Que vais-je préparer pour le dîner ce soir ? Vous arrive-t-il parfois d'ouvrir le réfrigérateur et de vous retrouver face à des restes de légumes, un demi-bloc de tofu et des morceaux d'oignons verts ? Lorsque cela se produit, sortez simplement votre pot en argile préféré et vos soucis de planification des repas disparaîtront instantanément.

Cette photo montre un pot-au-feu que j'ai préparé un soir. C'est lorsque vous « mobilisez » tout ce qui se trouve dans votre réfrigérateur que vous découvrez toute la polyvalence d'un pot en terre cuite. Il suffit de couper grossièrement les légumes que vous avez sous la main, de les disposer dans le pot et de le faire chauffer. Comme je n'avais pas de viande hachée, j'ai finement haché du porc, je l'ai mélangé avec du gingembre, de l'ail et des oignons verts émincés, je l'ai assaisonné avec du sel et du poivre noir, puis je l'ai enrobé de fécule de pomme de terre et j'ai formé de simples boulettes de viande. Pour plus de volume, l'ajout de vermicelles de soja rend le plat instantanément plus copieux. La sauce ponzu est tout ce dont vous avez besoin pour accompagner le plat. Ajoutez des piments si vous le souhaitez.

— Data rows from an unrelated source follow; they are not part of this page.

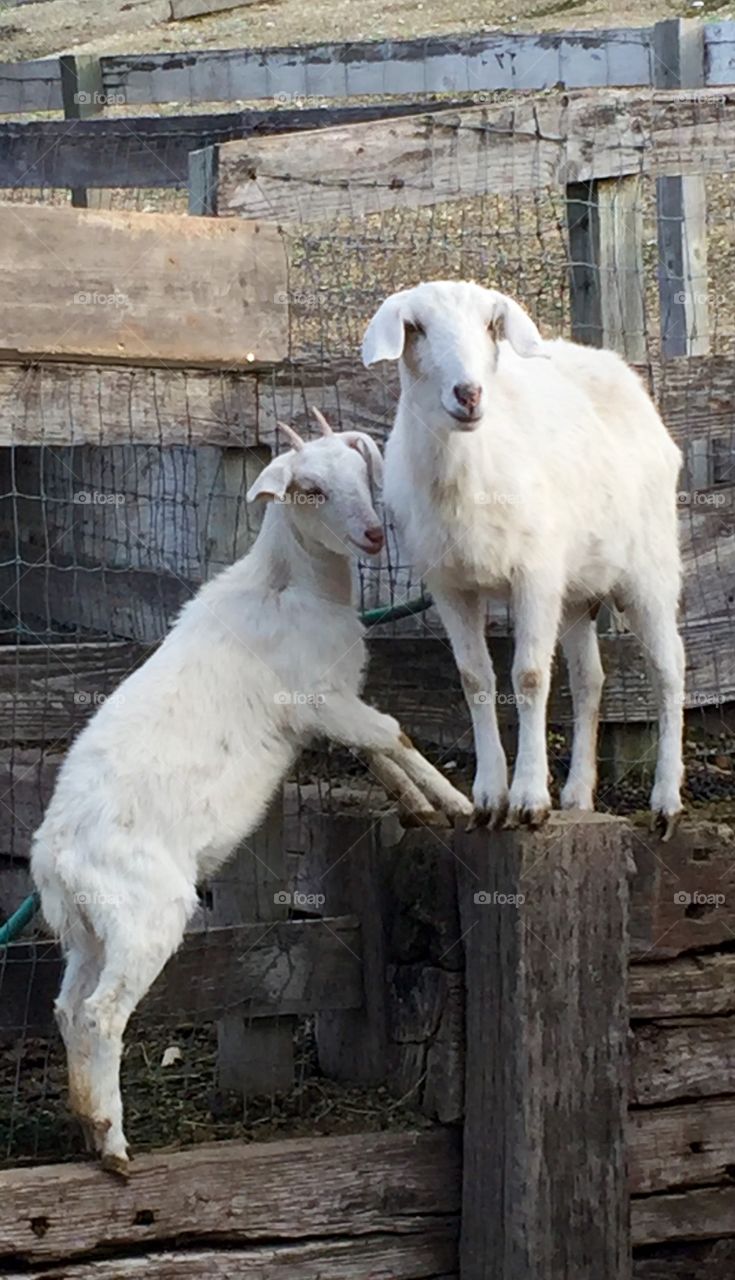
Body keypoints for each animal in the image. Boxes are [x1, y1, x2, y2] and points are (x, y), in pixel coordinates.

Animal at [31, 414, 471, 1172]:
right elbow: (394, 733)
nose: (372, 536)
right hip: (146, 914)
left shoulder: (331, 707)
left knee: (67, 1007)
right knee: (100, 1012)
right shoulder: (320, 699)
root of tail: (52, 858)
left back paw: (90, 1125)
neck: (290, 589)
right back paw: (115, 1146)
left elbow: (377, 748)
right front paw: (458, 804)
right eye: (309, 488)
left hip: (88, 929)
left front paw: (417, 805)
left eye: (362, 470)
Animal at [366, 282, 686, 839]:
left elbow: (531, 676)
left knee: (669, 670)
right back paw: (578, 796)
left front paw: (529, 800)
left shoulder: (534, 573)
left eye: (491, 325)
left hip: (650, 565)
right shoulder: (449, 584)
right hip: (577, 587)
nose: (469, 394)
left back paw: (666, 802)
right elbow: (475, 679)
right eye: (415, 328)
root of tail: (616, 366)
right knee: (590, 679)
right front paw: (488, 800)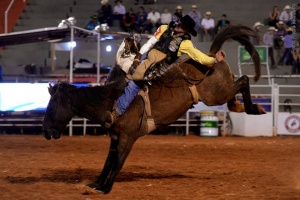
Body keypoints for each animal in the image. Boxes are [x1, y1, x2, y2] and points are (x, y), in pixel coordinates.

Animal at [41, 24, 264, 194]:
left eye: (52, 106)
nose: (45, 131)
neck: (110, 102)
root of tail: (210, 56)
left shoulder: (128, 137)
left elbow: (117, 162)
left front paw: (105, 188)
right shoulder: (115, 138)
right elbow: (108, 162)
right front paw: (96, 184)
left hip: (215, 95)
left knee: (244, 80)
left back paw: (255, 108)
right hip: (219, 93)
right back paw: (241, 106)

La grande capacité de rétention de chaleur du pot en terre cuite diffuse lentement la chaleur, tirant une douceur étonnamment riche des ingrédients quotidiens. Lorsque vous entendez le léger bouillonnement et voyez la vapeur s'élever, c'est le signe d'un festin somptueux. Même s'il s'agit simplement d'un plat mijoté, un pot en terre cuite vous réchauffe jusqu'au cœur. Une table d'hiver aussi simple pourrait bien être le luxe ultime.